+++ Extracted entries
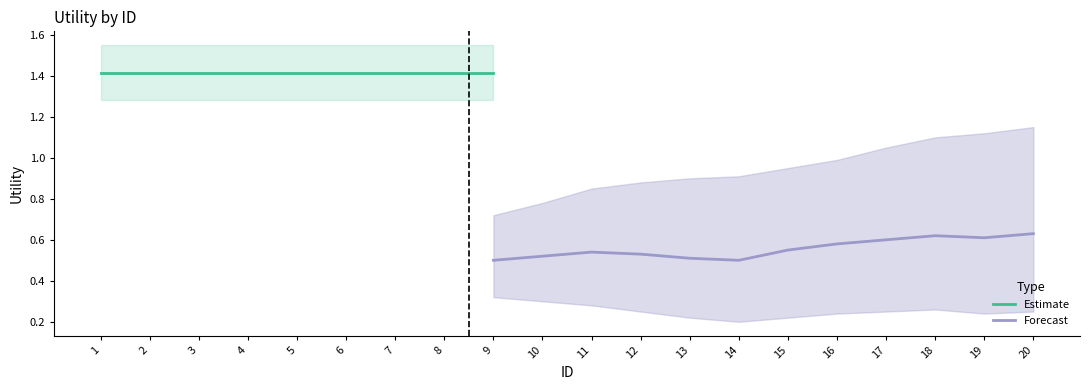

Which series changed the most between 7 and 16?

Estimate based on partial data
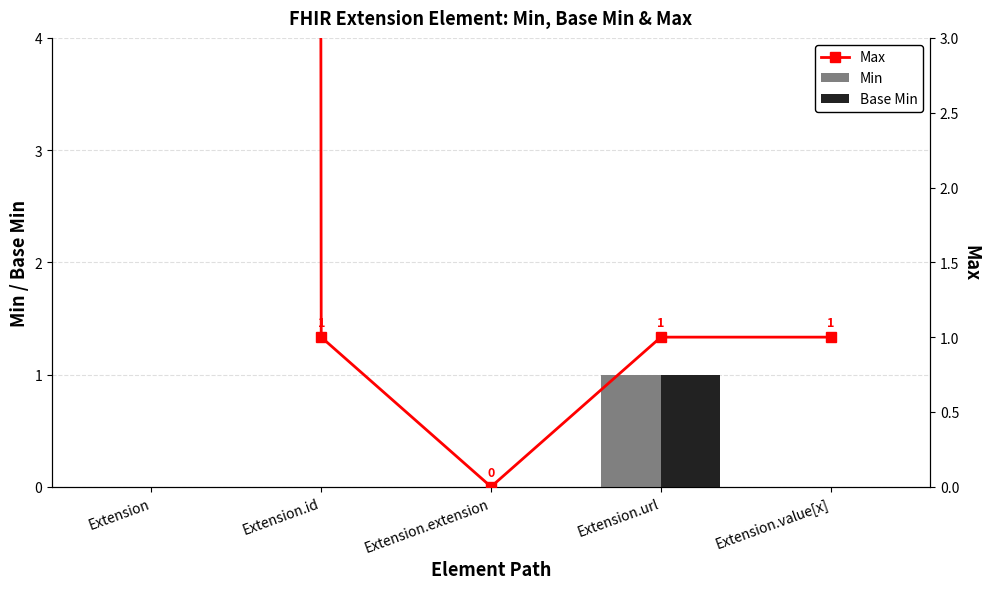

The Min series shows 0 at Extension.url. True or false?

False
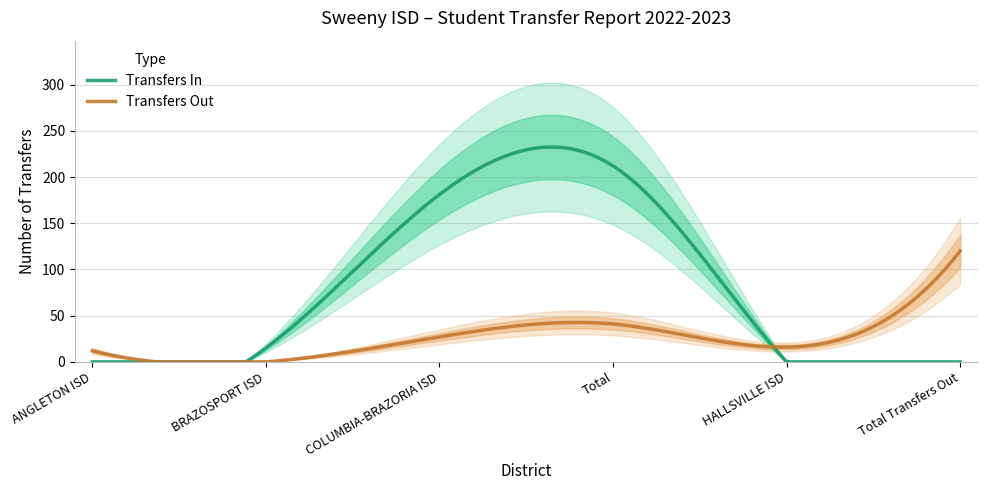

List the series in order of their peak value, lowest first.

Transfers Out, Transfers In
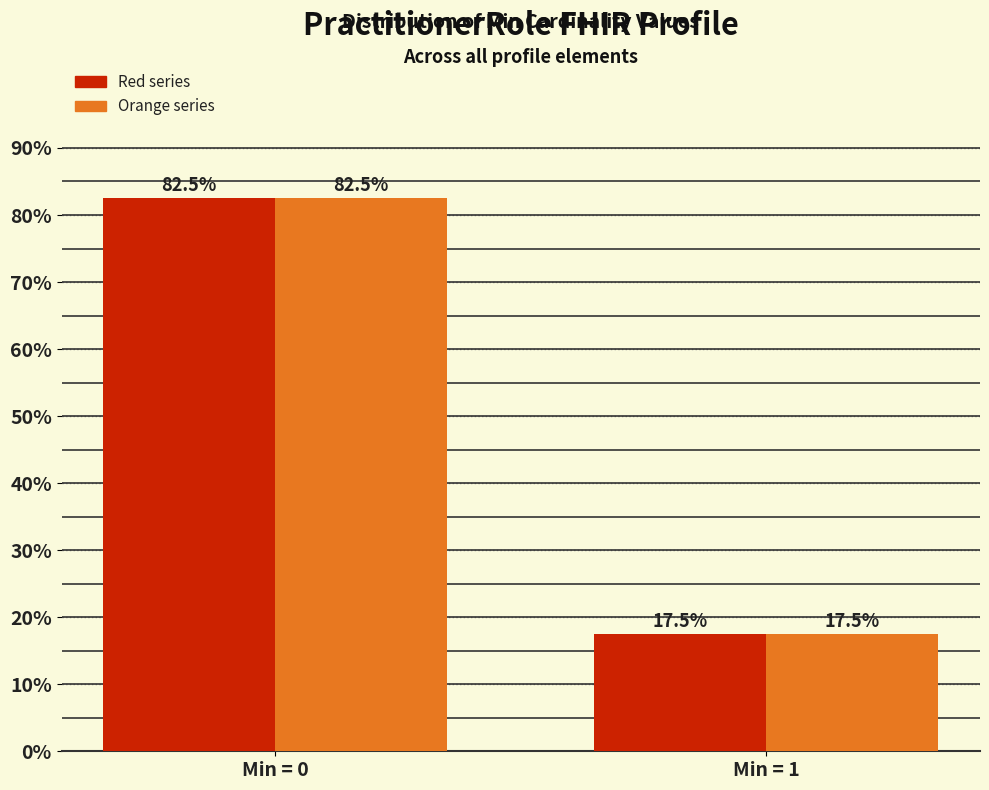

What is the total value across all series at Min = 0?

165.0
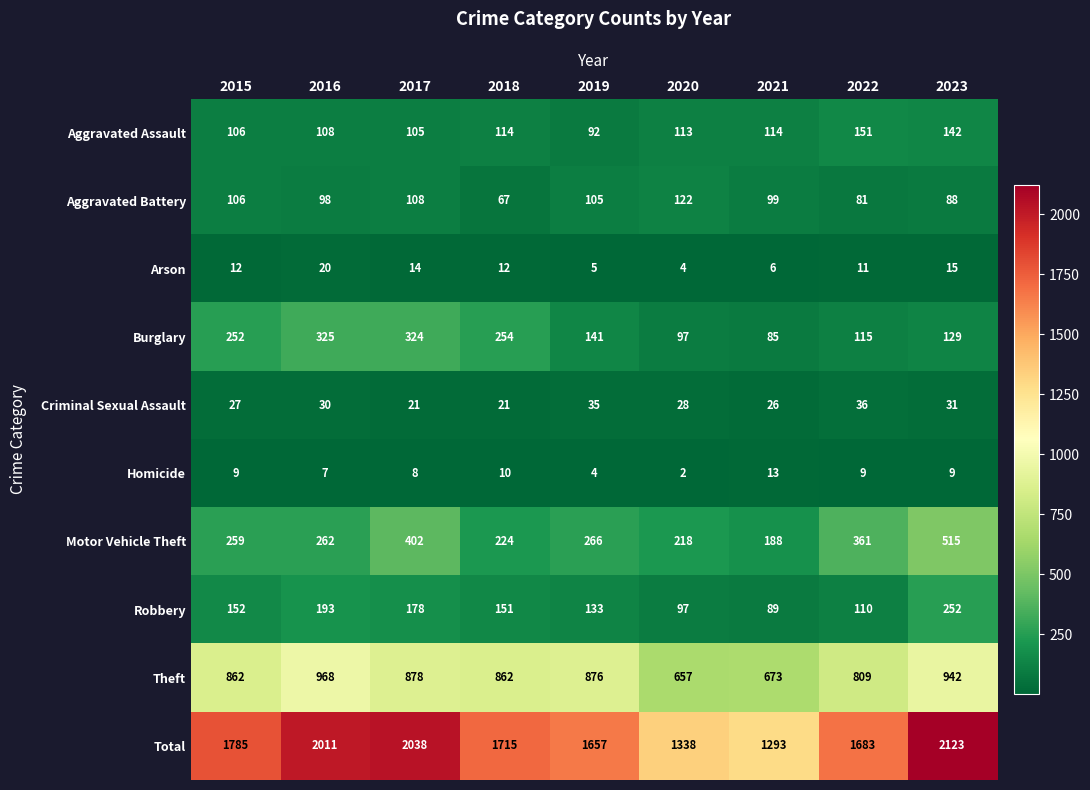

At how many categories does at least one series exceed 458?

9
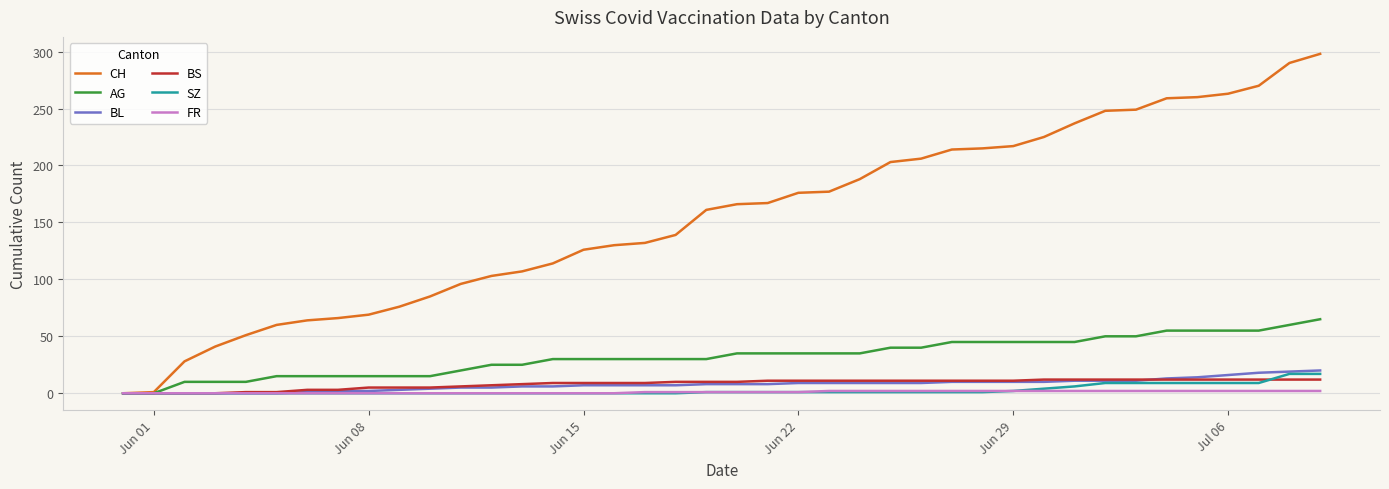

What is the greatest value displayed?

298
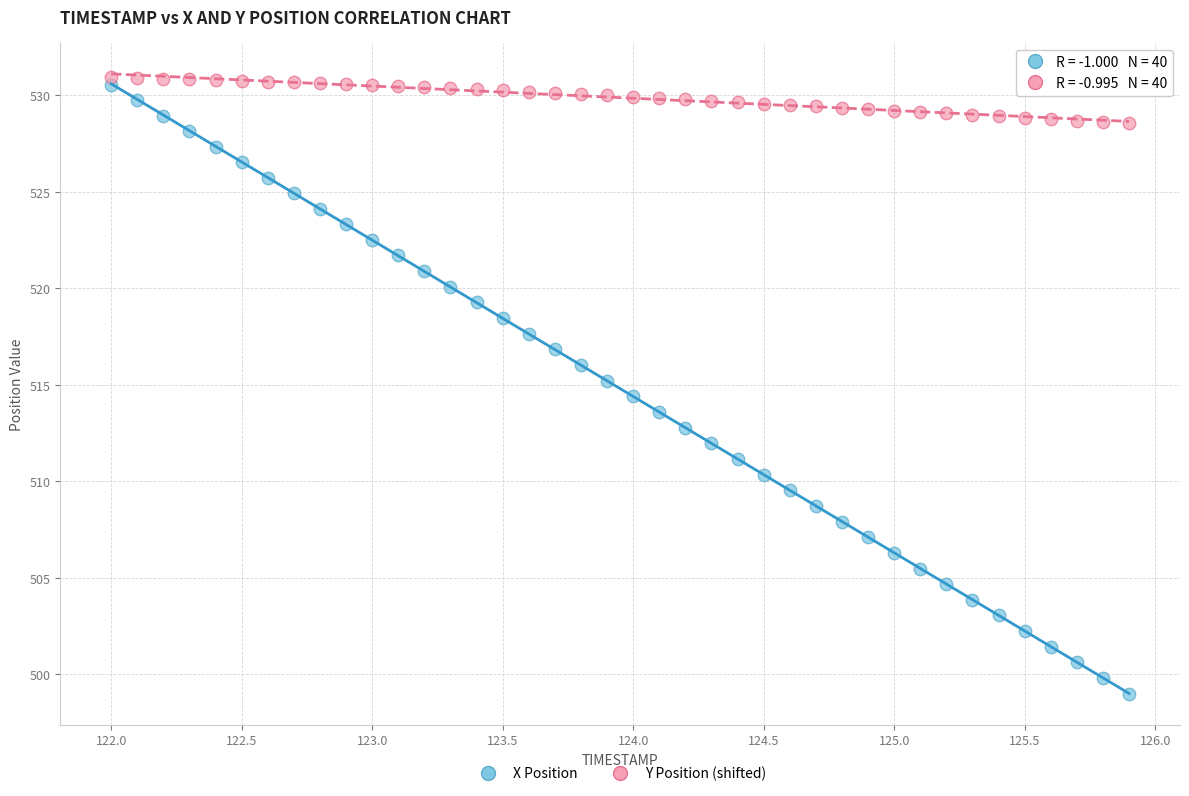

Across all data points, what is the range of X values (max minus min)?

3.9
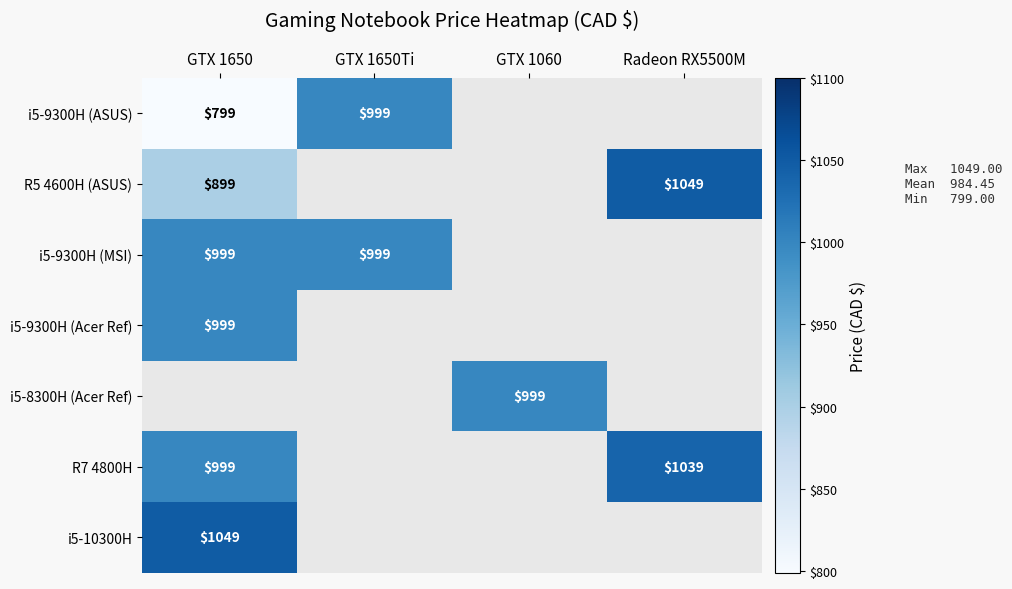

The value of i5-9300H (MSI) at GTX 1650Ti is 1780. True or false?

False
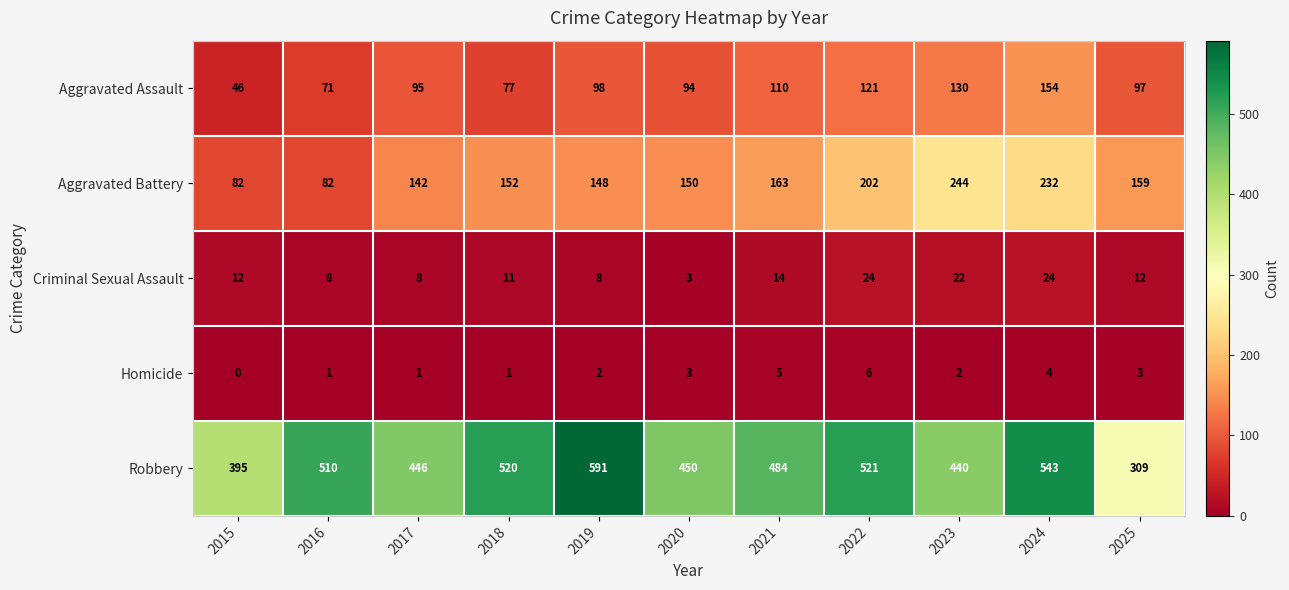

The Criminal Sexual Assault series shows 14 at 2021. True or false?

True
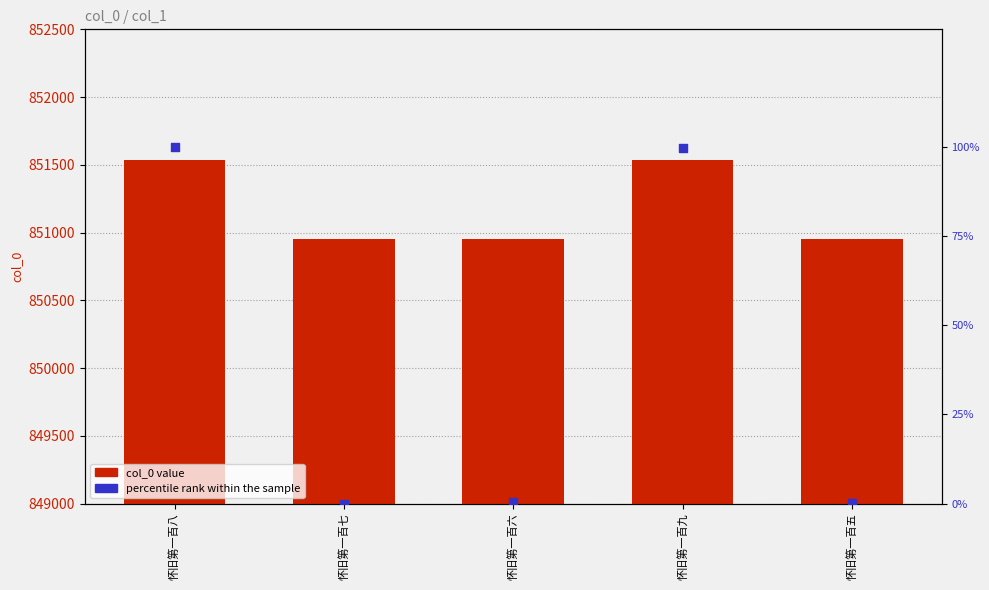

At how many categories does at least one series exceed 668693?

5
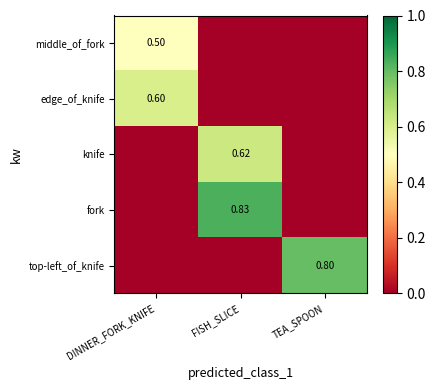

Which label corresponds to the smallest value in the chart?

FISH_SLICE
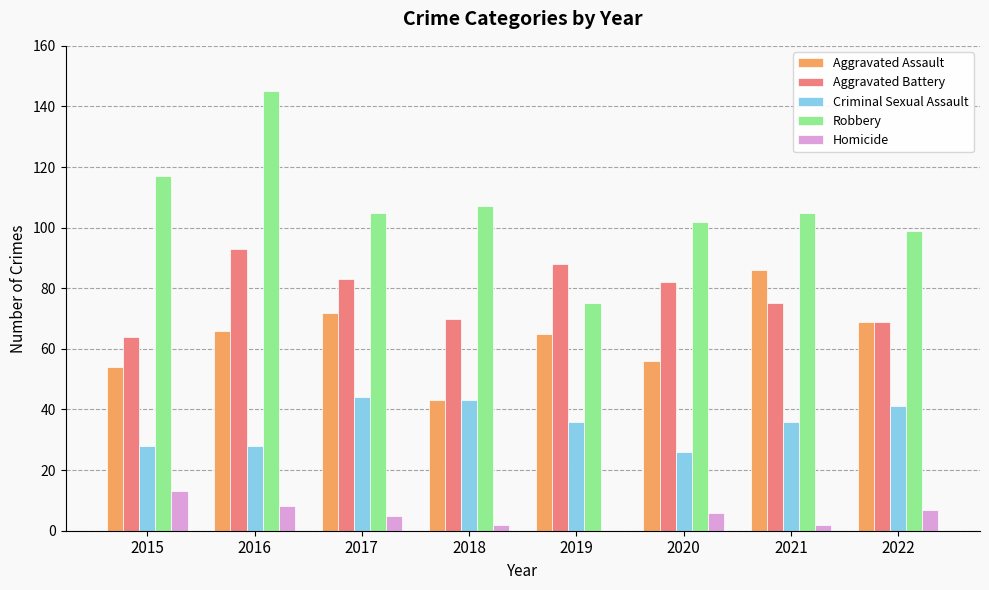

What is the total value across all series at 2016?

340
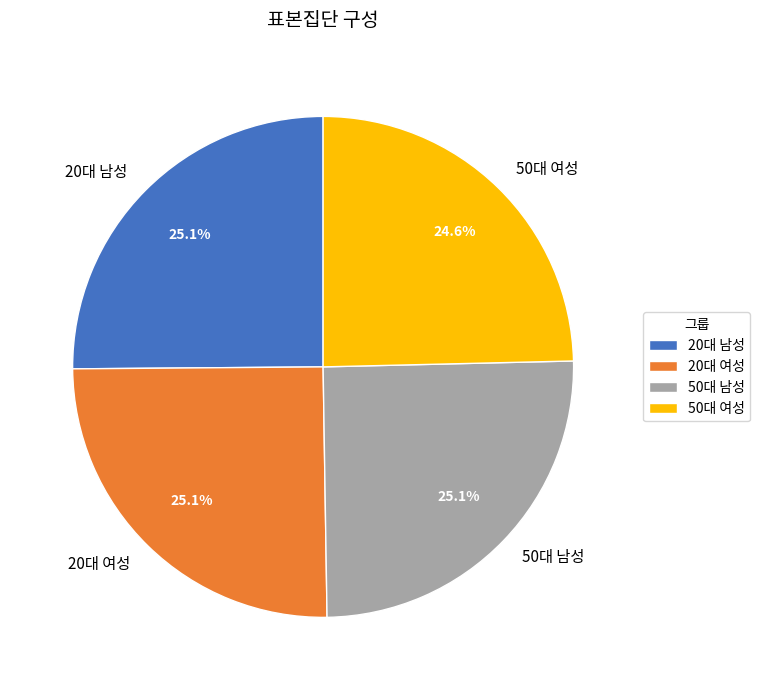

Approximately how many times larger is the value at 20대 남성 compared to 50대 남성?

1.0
++++++
What is needed → Find every line in the material above that contains the word "Which" and copy each of those lines in full.

Solution →
Which series changed the most between 7 and 16?
Which label corresponds to the smallest value in the chart?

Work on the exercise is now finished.